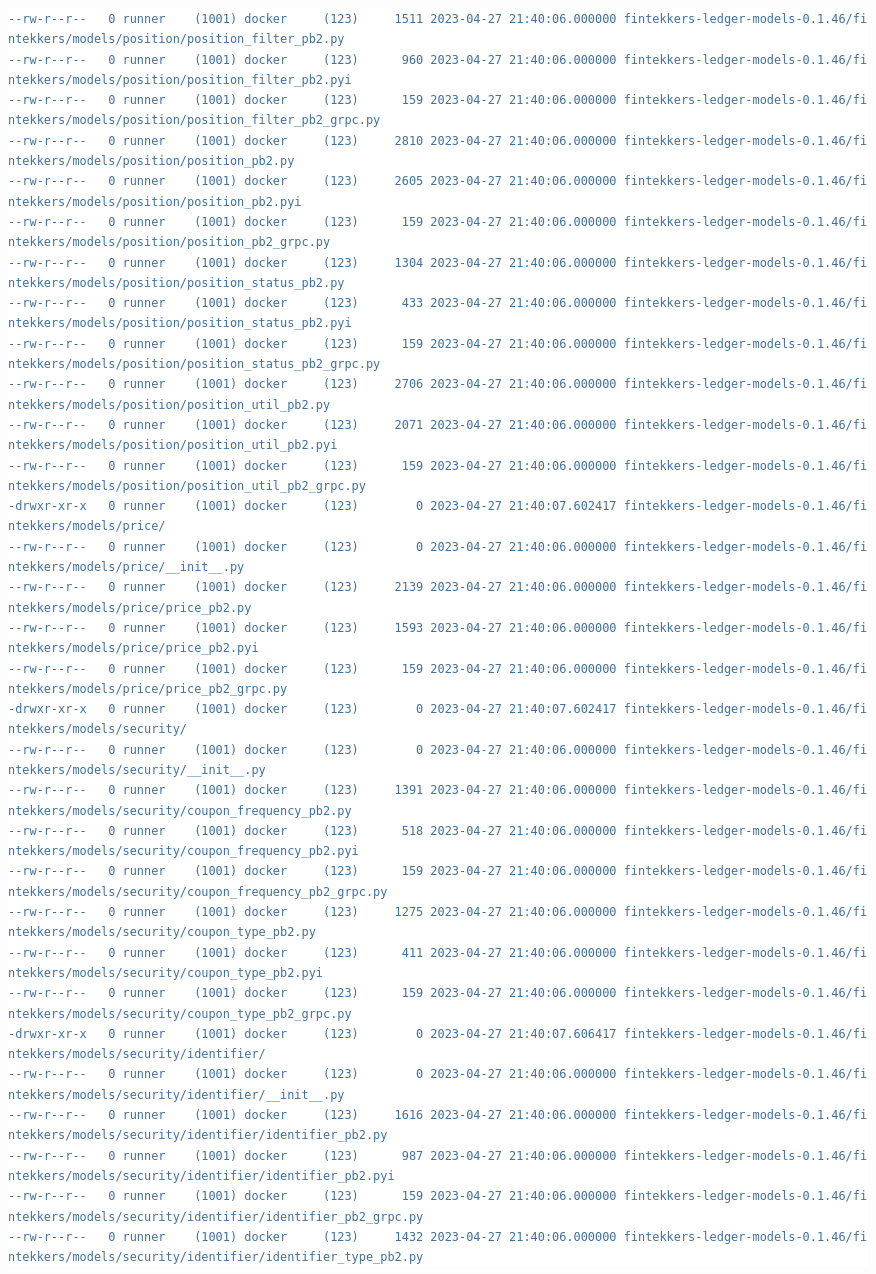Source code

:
 ```diff
--rw-r--r--   0 runner    (1001) docker     (123)     1511 2023-04-27 21:40:06.000000 fintekkers-ledger-models-0.1.46/fintekkers/models/position/position_filter_pb2.py
--rw-r--r--   0 runner    (1001) docker     (123)      960 2023-04-27 21:40:06.000000 fintekkers-ledger-models-0.1.46/fintekkers/models/position/position_filter_pb2.pyi
--rw-r--r--   0 runner    (1001) docker     (123)      159 2023-04-27 21:40:06.000000 fintekkers-ledger-models-0.1.46/fintekkers/models/position/position_filter_pb2_grpc.py
--rw-r--r--   0 runner    (1001) docker     (123)     2810 2023-04-27 21:40:06.000000 fintekkers-ledger-models-0.1.46/fintekkers/models/position/position_pb2.py
--rw-r--r--   0 runner    (1001) docker     (123)     2605 2023-04-27 21:40:06.000000 fintekkers-ledger-models-0.1.46/fintekkers/models/position/position_pb2.pyi
--rw-r--r--   0 runner    (1001) docker     (123)      159 2023-04-27 21:40:06.000000 fintekkers-ledger-models-0.1.46/fintekkers/models/position/position_pb2_grpc.py
--rw-r--r--   0 runner    (1001) docker     (123)     1304 2023-04-27 21:40:06.000000 fintekkers-ledger-models-0.1.46/fintekkers/models/position/position_status_pb2.py
--rw-r--r--   0 runner    (1001) docker     (123)      433 2023-04-27 21:40:06.000000 fintekkers-ledger-models-0.1.46/fintekkers/models/position/position_status_pb2.pyi
--rw-r--r--   0 runner    (1001) docker     (123)      159 2023-04-27 21:40:06.000000 fintekkers-ledger-models-0.1.46/fintekkers/models/position/position_status_pb2_grpc.py
--rw-r--r--   0 runner    (1001) docker     (123)     2706 2023-04-27 21:40:06.000000 fintekkers-ledger-models-0.1.46/fintekkers/models/position/position_util_pb2.py
--rw-r--r--   0 runner    (1001) docker     (123)     2071 2023-04-27 21:40:06.000000 fintekkers-ledger-models-0.1.46/fintekkers/models/position/position_util_pb2.pyi
--rw-r--r--   0 runner    (1001) docker     (123)      159 2023-04-27 21:40:06.000000 fintekkers-ledger-models-0.1.46/fintekkers/models/position/position_util_pb2_grpc.py
-drwxr-xr-x   0 runner    (1001) docker     (123)        0 2023-04-27 21:40:07.602417 fintekkers-ledger-models-0.1.46/fintekkers/models/price/
--rw-r--r--   0 runner    (1001) docker     (123)        0 2023-04-27 21:40:06.000000 fintekkers-ledger-models-0.1.46/fintekkers/models/price/__init__.py
--rw-r--r--   0 runner    (1001) docker     (123)     2139 2023-04-27 21:40:06.000000 fintekkers-ledger-models-0.1.46/fintekkers/models/price/price_pb2.py
--rw-r--r--   0 runner    (1001) docker     (123)     1593 2023-04-27 21:40:06.000000 fintekkers-ledger-models-0.1.46/fintekkers/models/price/price_pb2.pyi
--rw-r--r--   0 runner    (1001) docker     (123)      159 2023-04-27 21:40:06.000000 fintekkers-ledger-models-0.1.46/fintekkers/models/price/price_pb2_grpc.py
-drwxr-xr-x   0 runner    (1001) docker     (123)        0 2023-04-27 21:40:07.602417 fintekkers-ledger-models-0.1.46/fintekkers/models/security/
--rw-r--r--   0 runner    (1001) docker     (123)        0 2023-04-27 21:40:06.000000 fintekkers-ledger-models-0.1.46/fintekkers/models/security/__init__.py
--rw-r--r--   0 runner    (1001) docker     (123)     1391 2023-04-27 21:40:06.000000 fintekkers-ledger-models-0.1.46/fintekkers/models/security/coupon_frequency_pb2.py
--rw-r--r--   0 runner    (1001) docker     (123)      518 2023-04-27 21:40:06.000000 fintekkers-ledger-models-0.1.46/fintekkers/models/security/coupon_frequency_pb2.pyi
--rw-r--r--   0 runner    (1001) docker     (123)      159 2023-04-27 21:40:06.000000 fintekkers-ledger-models-0.1.46/fintekkers/models/security/coupon_frequency_pb2_grpc.py
--rw-r--r--   0 runner    (1001) docker     (123)     1275 2023-04-27 21:40:06.000000 fintekkers-ledger-models-0.1.46/fintekkers/models/security/coupon_type_pb2.py
--rw-r--r--   0 runner    (1001) docker     (123)      411 2023-04-27 21:40:06.000000 fintekkers-ledger-models-0.1.46/fintekkers/models/security/coupon_type_pb2.pyi
--rw-r--r--   0 runner    (1001) docker     (123)      159 2023-04-27 21:40:06.000000 fintekkers-ledger-models-0.1.46/fintekkers/models/security/coupon_type_pb2_grpc.py
-drwxr-xr-x   0 runner    (1001) docker     (123)        0 2023-04-27 21:40:07.606417 fintekkers-ledger-models-0.1.46/fintekkers/models/security/identifier/
--rw-r--r--   0 runner    (1001) docker     (123)        0 2023-04-27 21:40:06.000000 fintekkers-ledger-models-0.1.46/fintekkers/models/security/identifier/__init__.py
--rw-r--r--   0 runner    (1001) docker     (123)     1616 2023-04-27 21:40:06.000000 fintekkers-ledger-models-0.1.46/fintekkers/models/security/identifier/identifier_pb2.py
--rw-r--r--   0 runner    (1001) docker     (123)      987 2023-04-27 21:40:06.000000 fintekkers-ledger-models-0.1.46/fintekkers/models/security/identifier/identifier_pb2.pyi
--rw-r--r--   0 runner    (1001) docker     (123)      159 2023-04-27 21:40:06.000000 fintekkers-ledger-models-0.1.46/fintekkers/models/security/identifier/identifier_pb2_grpc.py
--rw-r--r--   0 runner    (1001) docker     (123)     1432 2023-04-27 21:40:06.000000 fintekkers-ledger-models-0.1.46/fintekkers/models/security/identifier/identifier_type_pb2.py
```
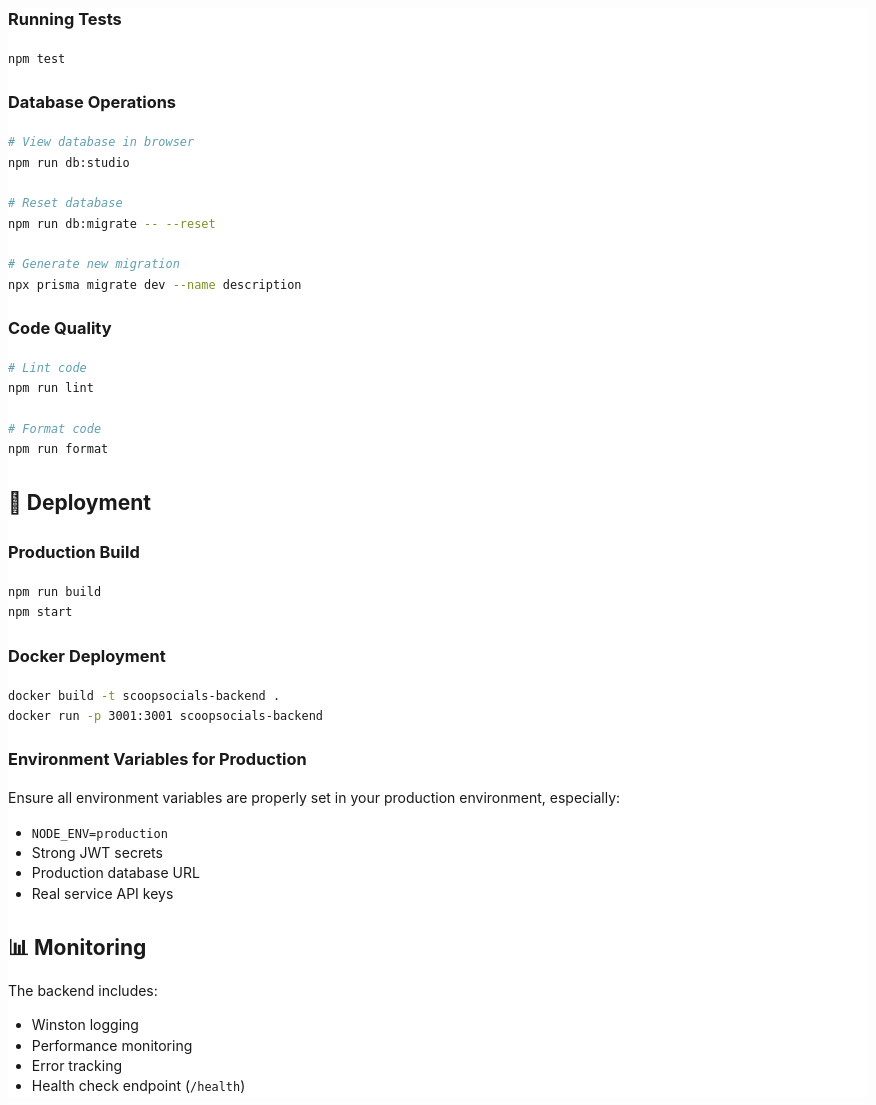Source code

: ### Running Tests
```bash
npm test
```

### Database Operations
```bash
# View database in browser
npm run db:studio

# Reset database
npm run db:migrate -- --reset

# Generate new migration
npx prisma migrate dev --name description
```

### Code Quality
```bash
# Lint code
npm run lint

# Format code
npm run format
```

## 🚀 Deployment

### Production Build
```bash
npm run build
npm start
```

### Docker Deployment
```bash
docker build -t scoopsocials-backend .
docker run -p 3001:3001 scoopsocials-backend
```

### Environment Variables for Production
Ensure all environment variables are properly set in your production environment, especially:
- `NODE_ENV=production`
- Strong JWT secrets
- Production database URL
- Real service API keys

## 📊 Monitoring

The backend includes:
- Winston logging
- Performance monitoring
- Error tracking
- Health check endpoint (`/health`)
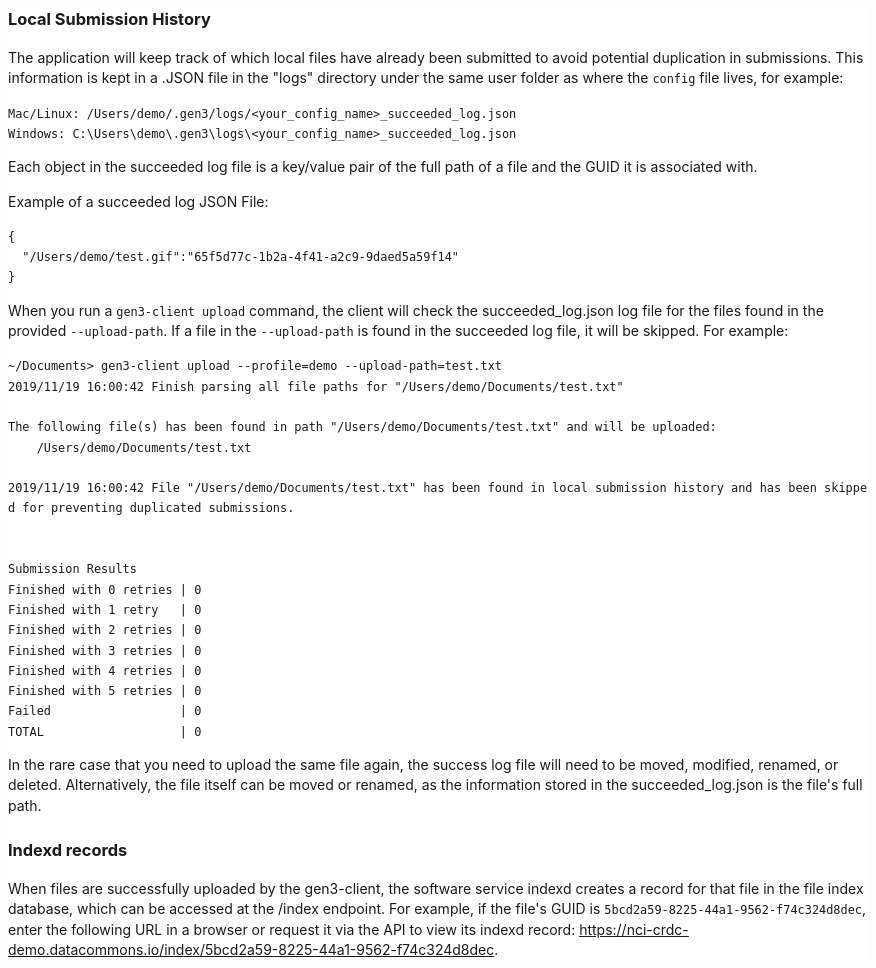 ### Local Submission History

The application will keep track of which local files have already been submitted to avoid potential duplication in submissions. This information is kept in a .JSON file in the "logs" directory under the same user folder as where the `config` file lives, for example:

```
Mac/Linux: /Users/demo/.gen3/logs/<your_config_name>_succeeded_log.json
Windows: C:\Users\demo\.gen3\logs\<your_config_name>_succeeded_log.json
```

Each object in the succeeded log file is a key/value pair of the full path of a file and the GUID it is associated with.

Example of a succeeded log JSON File:

```
{
  "/Users/demo/test.gif":"65f5d77c-1b2a-4f41-a2c9-9daed5a59f14"
}
```

When you run a `gen3-client upload` command, the client will check the succeeded_log.json log file for the files found in the provided `--upload-path`. If a file in the `--upload-path` is found in the succeeded log file, it will be skipped. For example:
```
~/Documents> gen3-client upload --profile=demo --upload-path=test.txt
2019/11/19 16:00:42 Finish parsing all file paths for "/Users/demo/Documents/test.txt"

The following file(s) has been found in path "/Users/demo/Documents/test.txt" and will be uploaded:
	/Users/demo/Documents/test.txt

2019/11/19 16:00:42 File "/Users/demo/Documents/test.txt" has been found in local submission history and has been skipped for preventing duplicated submissions.


Submission Results
Finished with 0 retries | 0
Finished with 1 retry   | 0
Finished with 2 retries | 0
Finished with 3 retries | 0
Finished with 4 retries | 0
Finished with 5 retries | 0
Failed                  | 0
TOTAL                   | 0
```

In the rare case that you need to upload the same file again, the success log file will need to be moved, modified, renamed, or deleted. Alternatively, the file itself can be moved or renamed, as the information stored in the succeeded_log.json is the file's full path.

### Indexd records

When files are successfully uploaded by the gen3-client, the software service indexd creates a record for that file in the file index database, which can be accessed at the /index endpoint. For example, if the file's GUID is `5bcd2a59-8225-44a1-9562-f74c324d8dec`, enter the following URL in a browser or request it via the API to view its indexd record: https://nci-crdc-demo.datacommons.io/index/5bcd2a59-8225-44a1-9562-f74c324d8dec.
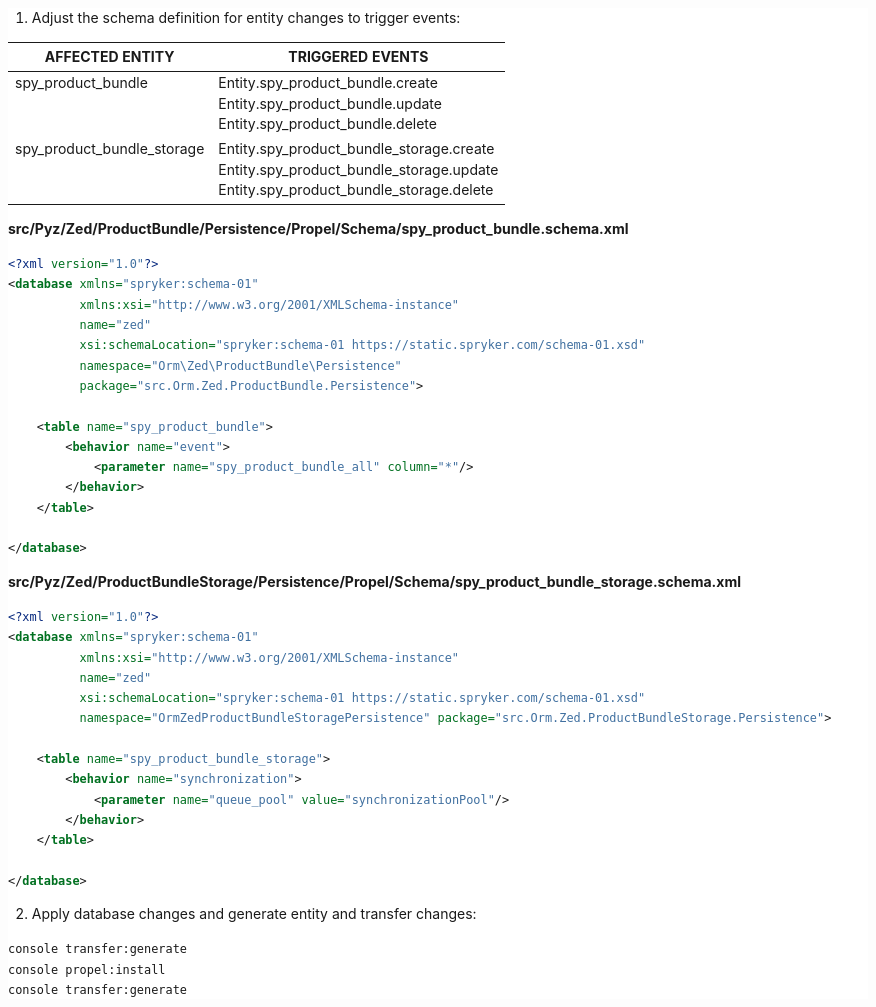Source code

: 1. Adjust the schema definition for entity changes to trigger events:

| AFFECTED ENTITY | TRIGGERED EVENTS |
| --- | --- |
| spy_product_bundle | Entity.spy_product_bundle.create  <br> Entity.spy_product_bundle.update  <br> Entity.spy_product_bundle.delete |
| spy_product_bundle_storage |Entity.spy_product_bundle_storage.create  <br> Entity.spy_product_bundle_storage.update <br> Entity.spy_product_bundle_storage.delete |

**src/Pyz/Zed/ProductBundle/Persistence/Propel/Schema/spy_product_bundle.schema.xml**

```xml
<?xml version="1.0"?>
<database xmlns="spryker:schema-01"
          xmlns:xsi="http://www.w3.org/2001/XMLSchema-instance"
          name="zed"
          xsi:schemaLocation="spryker:schema-01 https://static.spryker.com/schema-01.xsd"
          namespace="Orm\Zed\ProductBundle\Persistence"
          package="src.Orm.Zed.ProductBundle.Persistence">

    <table name="spy_product_bundle">
        <behavior name="event">
            <parameter name="spy_product_bundle_all" column="*"/>
        </behavior>
    </table>

</database>
```

**src/Pyz/Zed/ProductBundleStorage/Persistence/Propel/Schema/spy_product_bundle_storage.schema.xml**

```xml
<?xml version="1.0"?>
<database xmlns="spryker:schema-01"
          xmlns:xsi="http://www.w3.org/2001/XMLSchema-instance"
          name="zed"
          xsi:schemaLocation="spryker:schema-01 https://static.spryker.com/schema-01.xsd"
          namespace="OrmZedProductBundleStoragePersistence" package="src.Orm.Zed.ProductBundleStorage.Persistence">

    <table name="spy_product_bundle_storage">
        <behavior name="synchronization">
            <parameter name="queue_pool" value="synchronizationPool"/>
        </behavior>
    </table>

</database>
```

2. Apply database changes and generate entity and transfer changes:

```bash
console transfer:generate
console propel:install
console transfer:generate
```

*What is required:*
If a line in the entries above contains the word "client", copy it.

*Exercise answer:*
When you run a `gen3-client upload` command, the client will check the succeeded_log.json log file for the files found in the provided `--upload-path`. If a file in the `--upload-path` is found in the succeeded log file, it will be skipped. For example:
~/Documents> gen3-client upload --profile=demo --upload-path=test.txt
When files are successfully uploaded by the gen3-client, the software service indexd creates a record for that file in the file index database, which can be accessed at the /index endpoint. For example, if the file's GUID is `5bcd2a59-8225-44a1-9562-f74c324d8dec`, enter the following URL in a browser or request it via the API to view its indexd record: https://nci-crdc-demo.datacommons.io/index/5bcd2a59-8225-44a1-9562-f74c324d8dec.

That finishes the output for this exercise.